**Document text:**
# Jim Carrey as Karate Instructor



## Flying Crane (Jan 29, 2007)

http://www.youtube.com/watch?v=h_vvI26NnwE&mode=related&search=

Thought you guys would like this one.  Pretty good stuff.


----------



## terryl965 (Jan 29, 2007)

Lmao


----------



## Kembudo-Kai Kempoka (Jan 29, 2007)

"I'm fine. I shifted my internal organs to avoid the knife."

Brilliant.

D.


----------



## Flying Crane (Jan 29, 2007)

"Like most beginners, the way you attacked was wrong."


----------



## Kacey (Jan 29, 2007)

I've seen that one several times, but it never fails to crack me up!


----------



## Makalakumu (Jan 29, 2007)

"KIAI!!!"


----------



## Hand Sword (Jan 29, 2007)

:lfao:


----------



## Kreth (Jan 29, 2007)

That clip is hilarious. I remember seeing it on In Living Color.


----------



## Xue Sheng (Jan 30, 2007)

:lfao:


----------



## donald (Jan 30, 2007)

That was too STOOOPPIIDDD...

1stJohn1:9


----------



## crushing (Jan 30, 2007)

Flying Crane said:


> "Like most beginners, the way you attacked was wrong."


 
I really like that line because it hit home.  It reminded me of me when I got home from one my lessons where I first started learning defenses against same side wrist grabs and I was eager to show my better half what I was learning.

"Hey Love, grab my wrist like you are an attacker. . . No, not like that, like this. . . "  LOL!


----------



## MA-Caver (Jan 30, 2007)

He umm... really needs to work on his knife defense.


----------



## shrek (Feb 3, 2007)

Heh, I haven't seen that in years...ROFL!


----------



## evenflow1121 (Feb 4, 2007)

Great Post "However, like a lot of beginning students you attacked me wrong...lol" 2:15 Its funny because its true lol.


----------

**Work instructions:**
Say whether each statement agrees with the Jim Carrey forum thread, answering yes or no and quoting the deciding words of the thread: (a) Kreth recalls having seen the clip on In Living Color. (b) MA-Caver praises the instructor's knife defense. (c) crushing was first learning defenses against opposite side wrist grabs. The data after the thread plays no part in this work.

**Entries provided:**

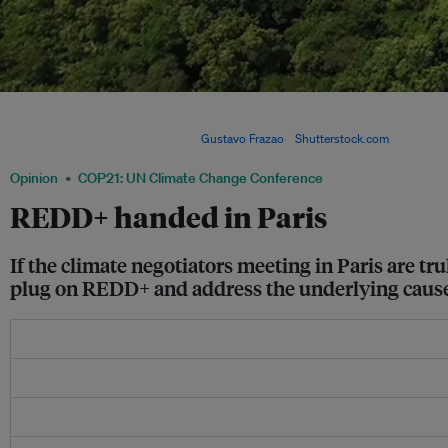
An aerial view of the Amazon rainforest. REDD is an effort to create a financial valu
offering incentives for developing countries to reduce emissions from forested la
to sustainable development. Image:
Gustavo Frazao
/
Shutterstock.com
Opinion
COP21: UN Climate Change Conference
REDD+ handed in Paris
If the climate negotiators meeting in Paris are tr
plug on REDD+ and address the underlying causes o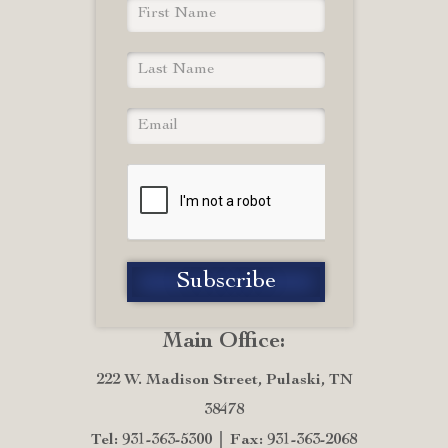
Main Office:
222 W. Madison Street, Pulaski, TN
38478
Tel: 931-363-5300
Fax: 931-363-2068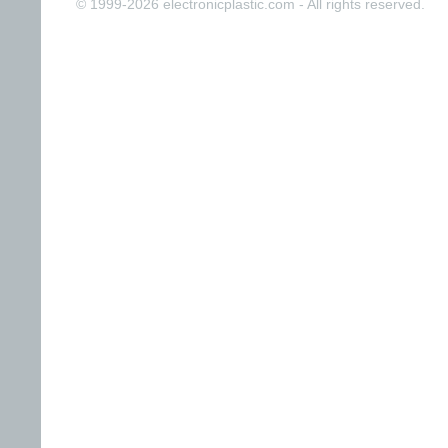
© 1999-2026 electronicplastic.com - All rights reserved.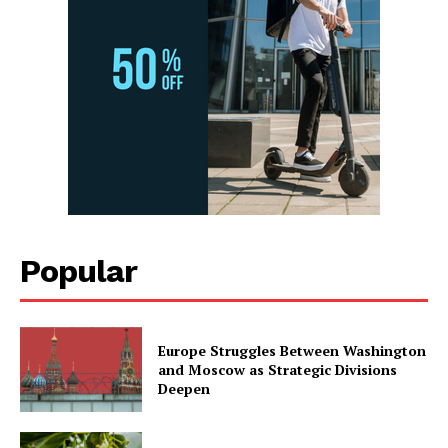
Popular
Europe Struggles Between Washington
and Moscow as Strategic Divisions
Deepen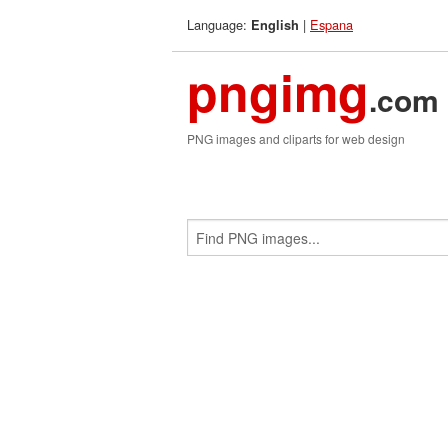
Language:
|
Espana
English
pngimg
.com
PNG images and cliparts for web design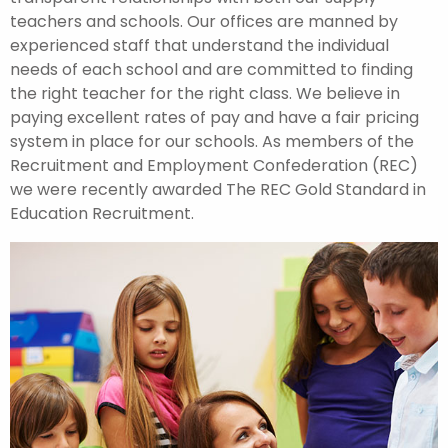
teachers and schools. Our offices are manned by
experienced staff that understand the individual
needs of each school and are committed to finding
the right teacher for the right class. We believe in
paying excellent rates of pay and have a fair pricing
system in place for our schools. As members of the
Recruitment and Employment Confederation (REC)
we were recently awarded The REC Gold Standard in
Education Recruitment.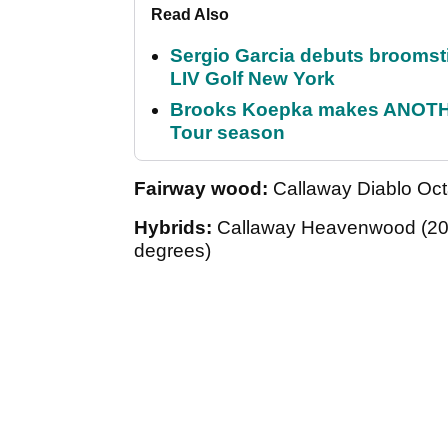
Read Also
Sergio Garcia debuts broomstick
LIV Golf New York
Brooks Koepka makes ANOTHER
Tour season
Fairway wood:
Callaway Diablo Oct
Hybrids:
Callaway Heavenwood (20-d
degrees)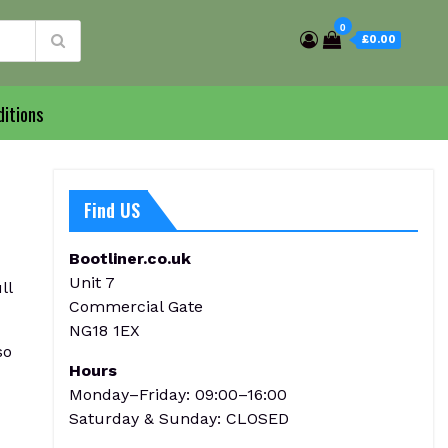
0
£0.00
itions
Find US
Bootliner.co.uk
Unit 7
ll
Commercial Gate
NG18 1EX
so
Hours
Monday–Friday: 09:00–16:00
Saturday & Sunday: CLOSED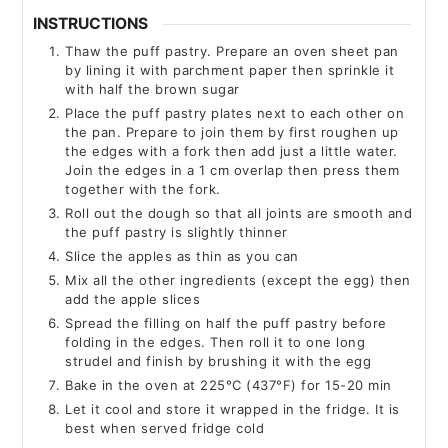
INSTRUCTIONS
Thaw the puff pastry. Prepare an oven sheet pan
by lining it with parchment paper then sprinkle it
with half the brown sugar
Place the puff pastry plates next to each other on
the pan. Prepare to join them by first roughen up
the edges with a fork then add just a little water.
Join the edges in a 1 cm overlap then press them
together with the fork.
Roll out the dough so that all joints are smooth and
the puff pastry is slightly thinner
Slice the apples as thin as you can
Mix all the other ingredients (except the egg) then
add the apple slices
Spread the filling on half the puff pastry before
folding in the edges. Then roll it to one long
strudel and finish by brushing it with the egg
Bake in the oven at 225°C (437°F) for 15-20 min
Let it cool and store it wrapped in the fridge. It is
best when served fridge cold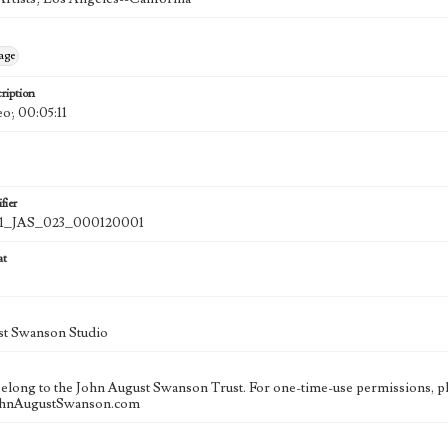
age
ription
eo; 00:05:11
fier
_JAS_023_000120001
at
st Swanson Studio
 belong to the John August Swanson Trust. For one-time-use permissions, pl
ohnAugustSwanson.com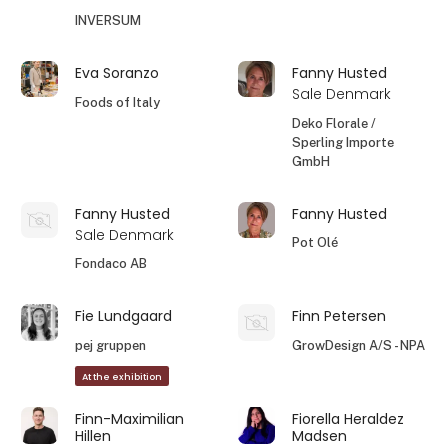
INVERSUM
Eva Soranzo
Fanny Husted
Sale Denmark
Foods of Italy
Deko Florale /
Sperling Importe
GmbH
Fanny Husted
Fanny Husted
Sale Denmark
Pot Olé
Fondaco AB
Fie Lundgaard
Finn Petersen
pej gruppen
GrowDesign A/S - NPA
At the exhibition
Finn-Maximilian
Fiorella Heraldez
Hillen
Madsen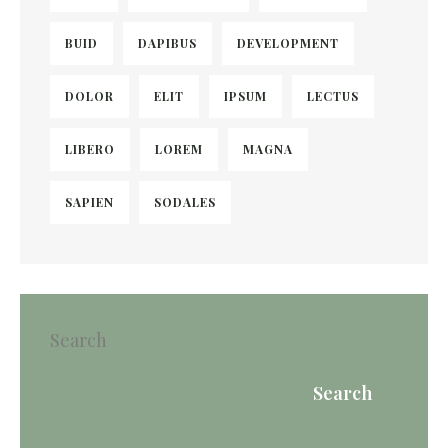
BUID
DAPIBUS
DEVELOPMENT
DOLOR
ELIT
IPSUM
LECTUS
LIBERO
LOREM
MAGNA
SAPIEN
SODALES
Search
Search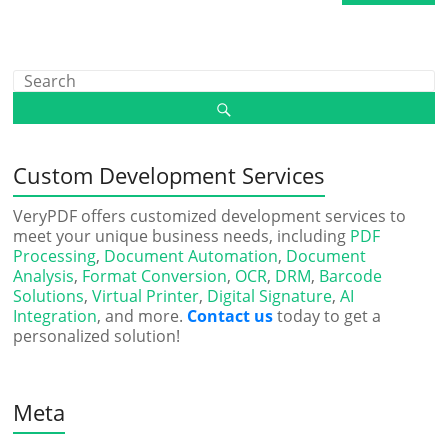
Custom Development Services
VeryPDF offers customized development services to
meet your unique business needs, including
PDF
Processing
,
Document Automation
,
Document
Analysis
,
Format Conversion
,
OCR
,
DRM
,
Barcode
Solutions
,
Virtual Printer
,
Digital Signature
,
AI
Integration
, and more.
Contact us
today to get a
personalized solution!
Meta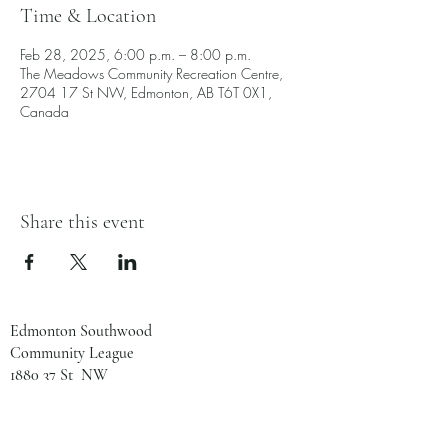
Time & Location
Feb 28, 2025, 6:00 p.m. – 8:00 p.m.
The Meadows Community Recreation Centre,
2704 17 St NW, Edmonton, AB T6T 0X1,
Canada
Share this event
Edmonton Southwood
Community League
1880 37 St NW
Edmonton, AB
T6L 2R2
780-461-8133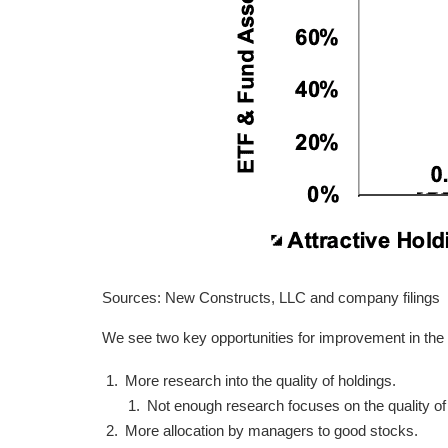
Sources: New Constructs, LLC and company filings
We see two key opportunities for improvement in the
More research into the quality of holdings.
Not enough research focuses on the quality o
More allocation by managers to good stocks.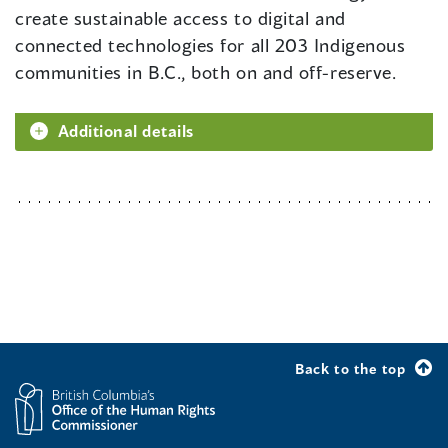
create sustainable access to digital and
connected technologies for all 203 Indigenous
communities in B.C., both on and off-reserve.
Additional details
Back to the top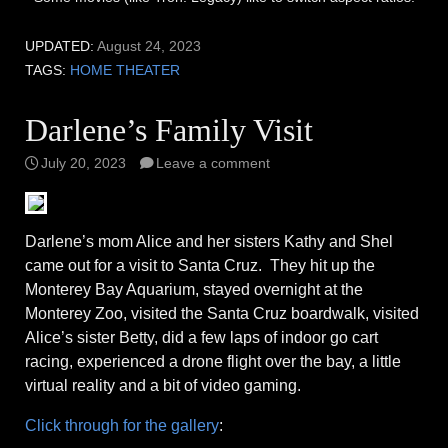
UPDATED:
August 24, 2023
TAGS:
HOME THEATER
Darlene’s Family Visit
July 20, 2023
Leave a comment
Darlene’s mom Alice and her sisters Kathy and Shel
came out for a visit to Santa Cruz. They hit up the
Monterey Bay Aquarium, stayed overnight at the
Monterey Zoo, visited the Santa Cruz boardwalk, visited
Alice’s sister Betty, did a few laps of indoor go cart
racing, experienced a drone flight over the bay, a little
virtual reality and a bit of video gaming.
Click through for the gallery
: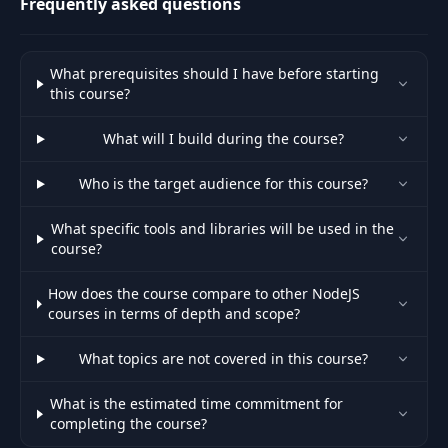
Frequently asked questions
Create UI for video
33
08:15
call
What prerequisites should I have before starting
this course?
Create account for
34
01:41
PeerJS Server
What will I build during the course?
35
Setting up WebRTC
12:04
Who is the target audience for this course?
What specific tools and libraries will be used in the
36
Heroku & Mlab
05:00
course?
37
Heroku Deployment
10:50
How does the course compare to other NodeJS
courses in terms of depth and scope?
Updating Gmail &
38
07:48
What topics are not covered in this course?
Facebook settings
What is the estimated time commitment for
Create our own Peer
completing the course?
39
12:49
Server for video call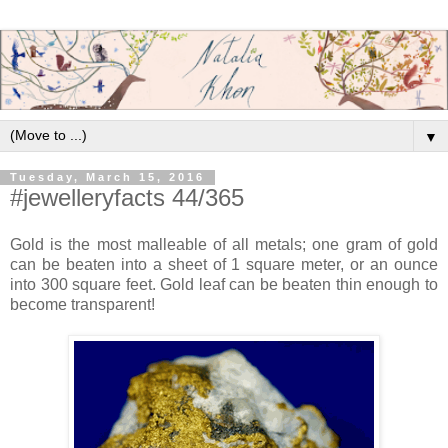
▼
Tuesday, March 15, 2016
#jewelleryfacts 44/365
Gold is the most malleable of all metals; one gram of gold
can be beaten into a sheet of 1 square meter, or an ounce
into 300 square feet. Gold leaf can be beaten thin enough to
become transparent!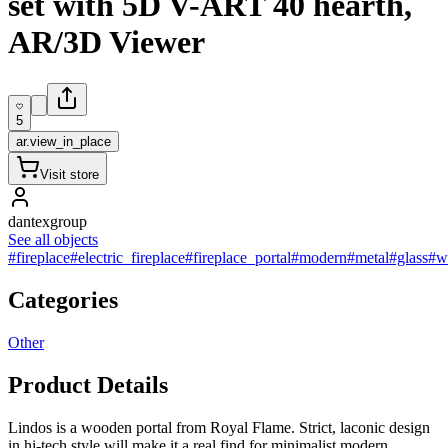
set with 5D V-ART 40 hearth,
AR/3D Viewer
5
ar.view_in_place
Visit store
dantexgroup
See all objects
#fireplace
#electric_fireplace
#fireplace_portal
#modern
#metal
#glass
#w
Categories
Other
Product Details
Lindos is a wooden portal from Royal Flame. Strict, laconic design
in hi-tech style will make it a real find for minimalist modern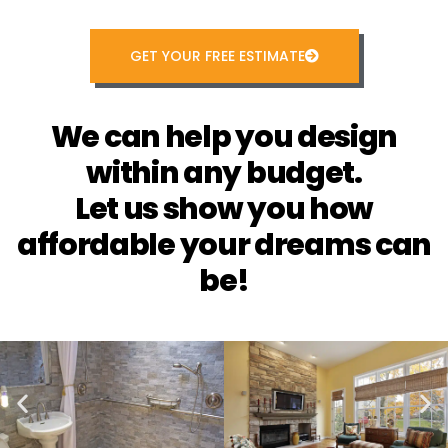
GET YOUR FREE ESTIMATE
We can help you design
within any budget.
Let us show you how
affordable your dreams can
be!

**Exercise response:**
(a) Yes: "I remember seeing it on In Living Color."
(b) No: "He umm... really needs to work on his knife defense."
(c) No: "I first started learning defenses against same side wrist grabs"